The vardenafil group had significantly greater improvement on the UROLIFE questionnaire (P<0.0001 compared to placebo) and in the subscales for activity and perceived sexual life. IIEF scores improved by an average of 7.5 with vardenafil and 1.5 with placebo (P=0.0001).

The third study, a post hoc analysis of 156 men with erectile dysfunction and concomitant lower urinary tract symptoms showed that tadalafil (Cialis) significantly improved erectile function compared to placebo after 12 weeks of randomized therapy, reported Marc C. Gittelman, M.D., of South Florida Medical Research in Aventura, and colleagues.

Patients randomized to tadalafil started treatment at 5 mg/day for six weeks, followed by dose escalation to 20 mg/day over an additional six weeks.

Baseline IIEF scores averaged 13 to 14 in the placebo and tadalafil groups.
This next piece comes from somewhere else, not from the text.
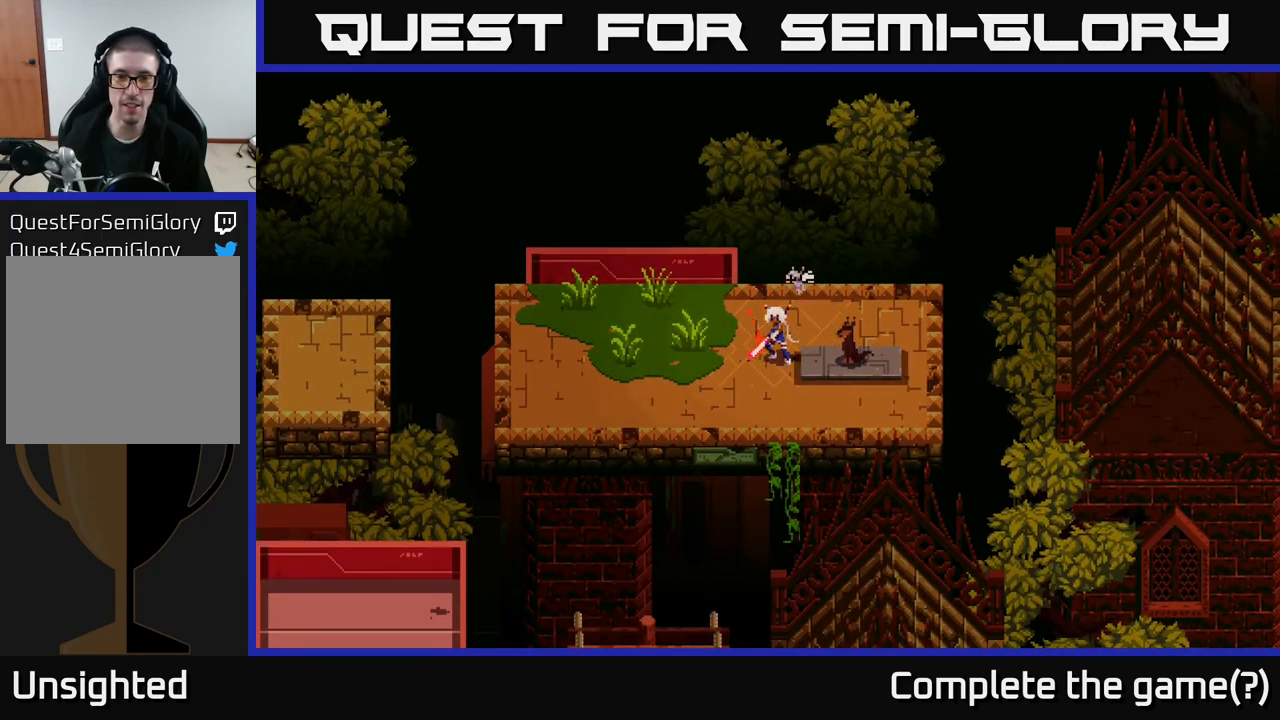
{"buttons": [], "left_stick": "center", "right_stick": "center", "events": []}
The data were stratified by baseline urinary symptom severity.

Among patients with moderate symptoms, the erectile function score had improved by 6.8 points with tadalafil at six weeks versus 0.8 with placebo. At 12 weeks the tadalafil patients had a mean improvement of 8.3 compared with 1.7 in the placebo group.
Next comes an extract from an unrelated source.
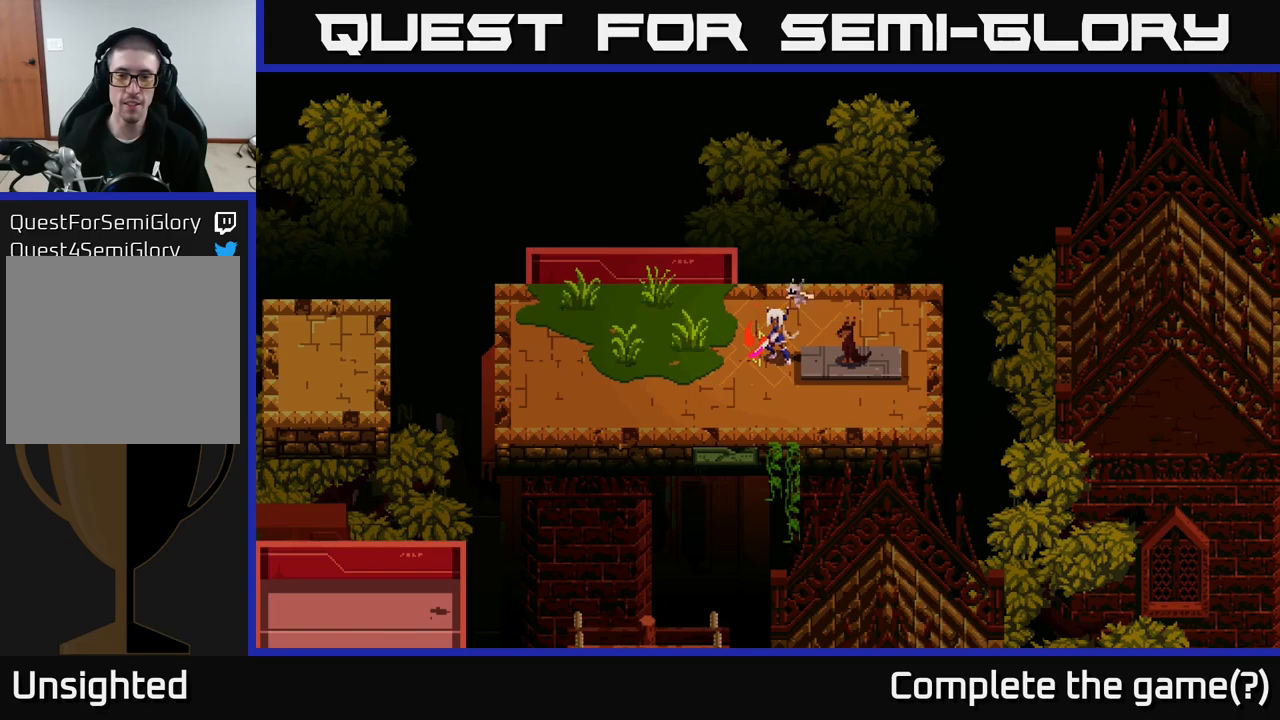
{"buttons": [], "left_stick": "center", "right_stick": "center", "events": []}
In patients with severe symptoms, the EF domain score improved by 4.5 with tadalafil after six weeks compared to no change in the placebo group. At 12 weeks tadalafil patients had a mean improvement of 6.7 in the EF score compared with 0.7 in the placebo patients.

For all comparisons, tadalafil demonstrated a significant advantage over placebo (P<0.001). The magnitude of the tadalafil benefit did not differ between patients with moderate or severe lower urinary tract symptoms.

Multiple lines of evidence suggest a common pathophysiology for erectile dysfunction and BPH/lower urinary tract symptoms, said Dr. Kaplan. Such findings point toward the attractive possibility of treating the conditions with a single agent.